Make sure your emails are personal and compelling
Spam filters work to ensure you’re acquainted with the recipients. By personalizing emails and crafting engaging content for your audience, your emails are more likely to reach their primary tab. Do address them by their names and send your emails from a recognizable and credible email address. Send relevant content and don’t add too many links or images that could make your email look generic and cluttered.
Avoid ‘spammy’ subject lines in emails
Capitalized words, too many punctuation marks, and even the cliched ‘Re:’ should all be avoided in subject lines as well as the body of the email.

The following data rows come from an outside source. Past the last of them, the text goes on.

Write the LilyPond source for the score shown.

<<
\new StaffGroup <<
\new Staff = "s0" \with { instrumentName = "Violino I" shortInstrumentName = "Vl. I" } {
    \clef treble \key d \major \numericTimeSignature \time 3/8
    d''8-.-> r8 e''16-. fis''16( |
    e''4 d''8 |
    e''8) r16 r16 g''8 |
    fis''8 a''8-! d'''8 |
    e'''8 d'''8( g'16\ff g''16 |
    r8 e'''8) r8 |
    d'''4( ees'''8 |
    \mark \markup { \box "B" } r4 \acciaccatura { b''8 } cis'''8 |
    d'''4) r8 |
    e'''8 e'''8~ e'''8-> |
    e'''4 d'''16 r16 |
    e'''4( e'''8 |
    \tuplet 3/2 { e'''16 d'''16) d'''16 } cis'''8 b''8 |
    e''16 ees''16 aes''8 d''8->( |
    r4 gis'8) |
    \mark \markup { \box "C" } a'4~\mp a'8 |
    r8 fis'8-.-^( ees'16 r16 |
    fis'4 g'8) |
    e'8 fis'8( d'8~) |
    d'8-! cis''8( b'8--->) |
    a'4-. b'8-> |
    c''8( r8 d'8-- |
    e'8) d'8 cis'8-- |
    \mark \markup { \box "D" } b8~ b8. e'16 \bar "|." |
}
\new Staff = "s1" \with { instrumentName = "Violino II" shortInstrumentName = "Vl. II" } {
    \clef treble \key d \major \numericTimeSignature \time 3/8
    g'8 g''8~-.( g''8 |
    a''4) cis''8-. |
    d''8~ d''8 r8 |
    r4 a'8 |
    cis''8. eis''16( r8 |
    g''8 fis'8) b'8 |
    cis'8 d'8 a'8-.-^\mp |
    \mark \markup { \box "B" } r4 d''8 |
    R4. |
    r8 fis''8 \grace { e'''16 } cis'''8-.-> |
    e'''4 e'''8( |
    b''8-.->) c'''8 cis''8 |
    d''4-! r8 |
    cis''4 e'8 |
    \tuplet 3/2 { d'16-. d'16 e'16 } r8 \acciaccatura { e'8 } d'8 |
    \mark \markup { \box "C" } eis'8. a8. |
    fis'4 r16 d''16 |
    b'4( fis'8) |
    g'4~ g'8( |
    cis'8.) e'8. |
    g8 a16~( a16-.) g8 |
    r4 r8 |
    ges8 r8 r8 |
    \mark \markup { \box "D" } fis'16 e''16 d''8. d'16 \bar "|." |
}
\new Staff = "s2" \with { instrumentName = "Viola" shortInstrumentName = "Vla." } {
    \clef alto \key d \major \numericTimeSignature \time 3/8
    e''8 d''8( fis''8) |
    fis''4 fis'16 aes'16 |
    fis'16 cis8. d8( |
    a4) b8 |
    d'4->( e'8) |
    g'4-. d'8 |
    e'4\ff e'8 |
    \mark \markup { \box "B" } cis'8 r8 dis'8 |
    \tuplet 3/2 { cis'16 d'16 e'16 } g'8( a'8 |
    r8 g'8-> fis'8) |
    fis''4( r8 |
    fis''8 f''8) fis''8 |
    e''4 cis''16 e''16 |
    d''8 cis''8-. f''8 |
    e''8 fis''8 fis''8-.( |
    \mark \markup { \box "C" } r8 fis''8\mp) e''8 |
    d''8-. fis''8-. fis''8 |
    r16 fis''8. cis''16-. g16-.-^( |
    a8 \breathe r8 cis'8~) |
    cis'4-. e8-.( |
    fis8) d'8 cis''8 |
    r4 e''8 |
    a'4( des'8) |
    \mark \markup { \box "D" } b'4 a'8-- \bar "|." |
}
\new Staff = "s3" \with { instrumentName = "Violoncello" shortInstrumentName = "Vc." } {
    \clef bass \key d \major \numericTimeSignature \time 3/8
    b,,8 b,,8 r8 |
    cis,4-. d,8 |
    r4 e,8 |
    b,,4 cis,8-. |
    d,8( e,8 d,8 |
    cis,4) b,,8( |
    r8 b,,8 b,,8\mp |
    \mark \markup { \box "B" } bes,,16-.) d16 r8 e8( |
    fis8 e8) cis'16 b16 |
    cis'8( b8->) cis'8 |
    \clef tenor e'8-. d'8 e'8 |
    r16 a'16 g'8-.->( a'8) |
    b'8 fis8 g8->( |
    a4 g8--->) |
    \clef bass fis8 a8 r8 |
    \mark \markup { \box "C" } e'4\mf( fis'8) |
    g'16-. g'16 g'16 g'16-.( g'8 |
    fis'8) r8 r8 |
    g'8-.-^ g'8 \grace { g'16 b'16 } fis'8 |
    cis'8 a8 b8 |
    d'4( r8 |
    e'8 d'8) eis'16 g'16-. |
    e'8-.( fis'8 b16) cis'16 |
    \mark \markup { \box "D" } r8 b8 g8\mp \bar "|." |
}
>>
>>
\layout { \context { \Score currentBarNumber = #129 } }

These are indicators for spam filters to know a spammy sales email from an actual one. Keep your emails succinct, and hold off on the exclamation points in your sales emails for optimum deliverability.
Send individual emails or send in small batches
Blast emails are a thing of the past, and major email providers consider them spam. By sending trigger-action based emails to prospects, you’re more likely to see your emails land in their primary inbox.
Make the email short and concise
Keep the email conversational and get to the point. Unless absolutely necessary, don’t use spam trigger keywords like “urgent,” “free,” etc. While sending promotional emails, use alternative words to replace those that are identified as spam patterns. By sharing only relevant and valuable content to your audience, you are sure to see more engagement.
Keep up with your email sender reputation
When a recipient marks your email as spam, it affects your email sender reputation (a score that an internet service provider (ISP) assigns to an organization that sends the email). Not only does it prevent your emails from being delivered to the primary inbox, but it can also reject your emails outright. The higher your score, the more likely your ISP will ensure deliverability. Having a good sender reputation comes down to the validity of your email address, the way you track your emails, and the kind of interaction your recipients have with your emails — or not— which can negatively impact your sales efforts.
Send plain text or light HTML email
Keep the number of links to a minimum of one or two links. It should ideally have only your call-to-action, work sample, or links to downloads. By sending plain text emails or ‘light HTML’ emails, your emails are more likely to land in the primary inbox. Light HTML emails are technically HTML but the content is mostly just text; no images, links, or CSS.